24
juil

Je hais les acteursLe décor : Hollywood, du temps de ses strass et de ses stress ! L’intrigue l’assassinat de trois acteurs, lors du tournage d’un film : «Le fils du destin». Les protagonistes : un producteur (Bernard Blier), un agent artistique (Jean Poiret), un fakir (Michel Blanc), une star (Pauline Lafont), un lieutenant de police (Guy Marchand), un journaliste (Jean-François Stevenin), un réalisateur (Wojtek Pszoniac), un acteur sur le retour (Michel Galabru), un scénariste (Patrick Floersheim), une secrétaire (Dominique Lavanant), etc. Maintenant vous pouvez oublier l’intrigue (elle n’est qu’un prétexte) et plonger dans le décor pour s’ébahir, rire et s’amuser, regarder ces merveilleux numéros d’acteurs. Vous en aurez jusqu’à plus soif. Et leur bonheur à jouer cette histoire, tirée du roman de Ben Hecht, est si grand et si communicatif qu’on se surprend à avoir délicieusement la chair de poule, tellement on aime leurs cabotinages et leurs truculences: Quand les acteurs jouent les acteurs avec autant de talent, le cinéma est encore plus magique. Le réalisateur Gérard Krawczyk, qui en est à son premier coup de main, a un sacré coup de patte. En signant à la fois le scénario, l’adaptation et les dialogues, en démontrant sa tranquille et sûre maîtrise de la mise en scène, il franchit paisiblement la porte pour entrer dans le club des grands. Son «Je hais les acteurs» est à mourir d’aimer. Et de rire.
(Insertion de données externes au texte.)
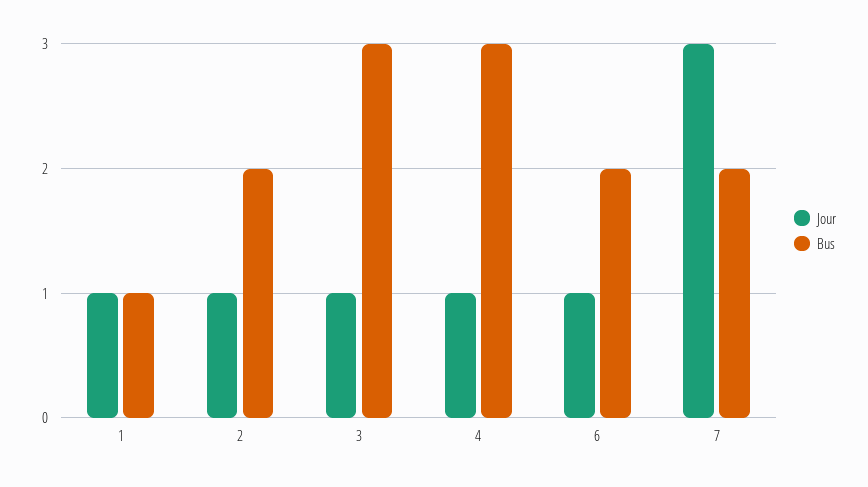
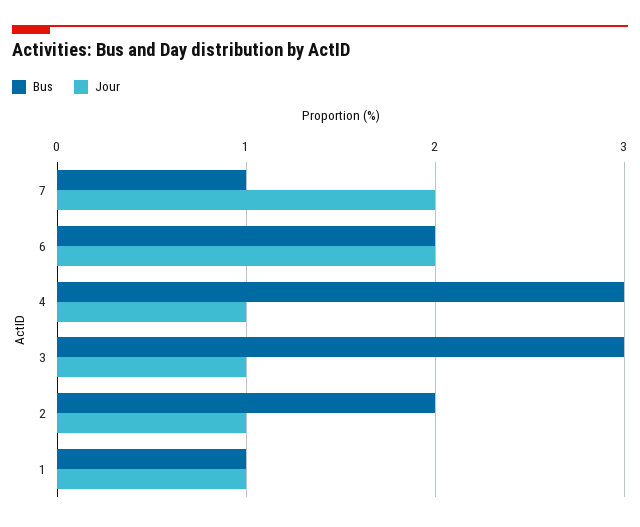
Jour, 6: 1 -> 2
Jour, 7: 3 -> 2
Bus, 7: 2 -> 1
P.S. Ce film a reçu le Prix Michel Audiard au cours du Festival de Deauville 1986.

Autour de minuit

Autour de minuitEn 1959, un des rois du be-bop, le sax-ténor Dale Turner, décide de quitter New York pour Paris où il a triomphé quinze ans plus tôt. Rongé par l’alcool et les préjugés raciaux, Turner (qui approche la soixantaine), décide de tenter sa dernière chance dans la capitale française où il se produit au «Blue Note», lieu de ses précédents exploits (et succès). Là il y rencontre Francis Borier, un jeune graphiste qui lui voue une admiration sans borne. Turner en fait naturellement son confident et son protecteur. Pour sa part, Francis essaie d’arracher le musicien américain aux démons qui le rongent. Tourné plus de deux ans après «Un dimanche à la campagne», le nouveau film de Bertrand Tavernier constitue d’abord un bel hommage à un certain jazz de la fin des années cinquante. Musical, ce film l’est incontestablement, mais sans le côté fast-food de certaines récentes productions du même genre. Ici, tout est plus diffus et désespéré par moments. Cela renforce lé-côté exceptionnel de la relation entre le jazzman et son fan qui finit par le prendre totalement en charge. A noter l’excellente interprétation de Dexter Gordon et de François Cluzet qui campent ces personnages si étonnants de justesse.